Input data:
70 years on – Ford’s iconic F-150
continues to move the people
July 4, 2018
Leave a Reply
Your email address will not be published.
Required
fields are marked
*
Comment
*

...

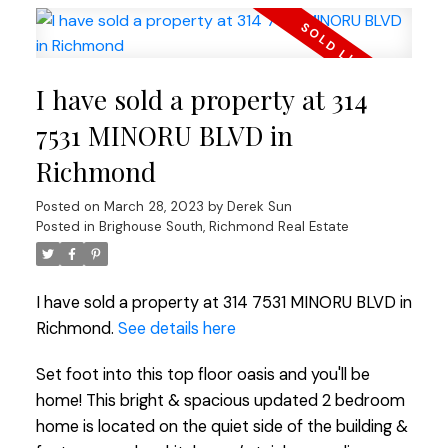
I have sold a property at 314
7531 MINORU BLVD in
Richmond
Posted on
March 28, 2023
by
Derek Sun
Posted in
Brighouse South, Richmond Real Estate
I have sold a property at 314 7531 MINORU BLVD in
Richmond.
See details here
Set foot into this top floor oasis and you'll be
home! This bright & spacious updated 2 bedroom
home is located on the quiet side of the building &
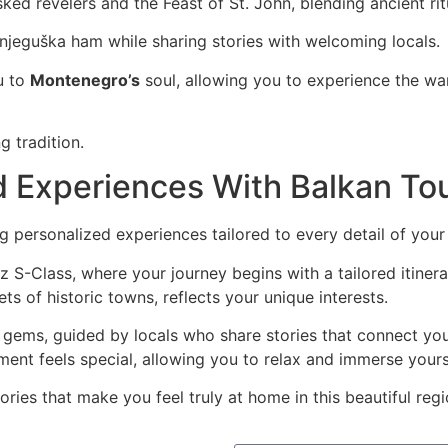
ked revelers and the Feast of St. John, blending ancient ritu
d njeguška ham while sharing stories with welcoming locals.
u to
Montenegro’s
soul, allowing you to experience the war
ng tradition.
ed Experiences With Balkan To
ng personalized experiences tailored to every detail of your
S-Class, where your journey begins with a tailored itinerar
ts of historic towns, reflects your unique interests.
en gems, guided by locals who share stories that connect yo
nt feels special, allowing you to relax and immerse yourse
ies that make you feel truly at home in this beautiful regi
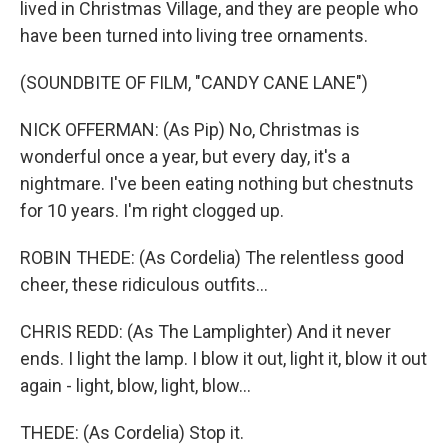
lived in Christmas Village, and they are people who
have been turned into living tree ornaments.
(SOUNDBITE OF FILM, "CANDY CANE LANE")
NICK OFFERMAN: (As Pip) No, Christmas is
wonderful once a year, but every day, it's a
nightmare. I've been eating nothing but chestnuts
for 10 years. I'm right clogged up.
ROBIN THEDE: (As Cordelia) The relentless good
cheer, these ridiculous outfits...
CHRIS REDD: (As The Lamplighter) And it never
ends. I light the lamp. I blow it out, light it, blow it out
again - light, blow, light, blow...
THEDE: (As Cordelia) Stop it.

Directions: Please copy out everything in the listing above from the line containing "lived in Christmas" down to the line containing "ends. I light", including both of those lines, character for character.

Task solution:
lived in Christmas Village, and they are people who
have been turned into living tree ornaments.
(SOUNDBITE OF FILM, "CANDY CANE LANE")
NICK OFFERMAN: (As Pip) No, Christmas is
wonderful once a year, but every day, it's a
nightmare. I've been eating nothing but chestnuts
for 10 years. I'm right clogged up.
ROBIN THEDE: (As Cordelia) The relentless good
cheer, these ridiculous outfits...
CHRIS REDD: (As The Lamplighter) And it never
ends. I light the lamp. I blow it out, light it, blow it out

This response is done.